TEXT BLOCK:
************
My guess is that the authors are in favor of some special handling that
would prevent interference between components (what appears between
delimiters), but this is not detailed, and of course that would harm the
transparency requirement.
In fact, what is sorely missing is a precise definition of how an IRI
with domain, path, fragment and query all potentially including RTL
characters should be displayed. The problem is that currently there is
no consensus on that matter. Since the target is not clearly painted,
the arrow does not know where to go.
C. So I see 2 possible venues:
1) IRIs are handled transparently. This is ideal for implementers. Then
some more restrictions should be placed on IRI creators to make sure
that the IRI on bus side can be interpreted unambiguously. The
restrictions may not be enforceable for path and query, but this is not
critical, since the IRI on bus side will typically be short and not
include these parts. IRIs on screen can hopefully be clicked on, or
copied and pasted into the address line of a browser, and will not be
typed manually.
2) IRIs are handled specially. This allows displaying IRIs according to
any rules will be agreed upon, including separating the components in
path, fragment and query parts. This puts a burden on implementers who
must identify IRIs within plain text, but many applications already do
this in order to allow clicking on IRIs. The difficult part here will be
to get a consensus on how to display mixed LTR/RTL IRIs.
I think that the discussion above should be resolved before commenting
on finer points of the document.
Shalom (Regards), Mati
************
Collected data

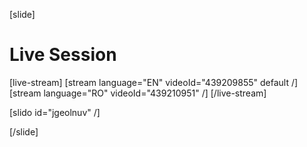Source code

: [slide]
# Live Session

[live-stream]
[stream language="EN" videoId="439209855" default /]
[stream language="RO" videoId="439210951" /]
[/live-stream]

[slido id="jgeolnuv" /]

[/slide]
************
WORK INSTRUCTION A:
What does the message about IRI display say is sorely missing?
WORK INSTRUCTION B:
Translate this sentence from the message about IRI display into Spanish: "The problem is that currently there is no consensus on that matter."
WORK INSTRUCTION C:
Please retype the stretch of the message about IRI display from "C. So I see" through "typed manually.".
The records stand apart from the message about IRI display.

EXPECTED OUTPUT A:
A precise definition of how an IRI with domain, path, fragment and query, all potentially including RTL characters, should be displayed.

EXPECTED OUTPUT B:
El problema es que actualmente no hay consenso sobre ese asunto.

EXPECTED OUTPUT C:
C. So I see 2 possible venues:
1) IRIs are handled transparently. This is ideal for implementers. Then
some more restrictions should be placed on IRI creators to make sure
that the IRI on bus side can be interpreted unambiguously. The
restrictions may not be enforceable for path and query, but this is not
critical, since the IRI on bus side will typically be short and not
include these parts. IRIs on screen can hopefully be clicked on, or
copied and pasted into the address line of a browser, and will not be
typed manually.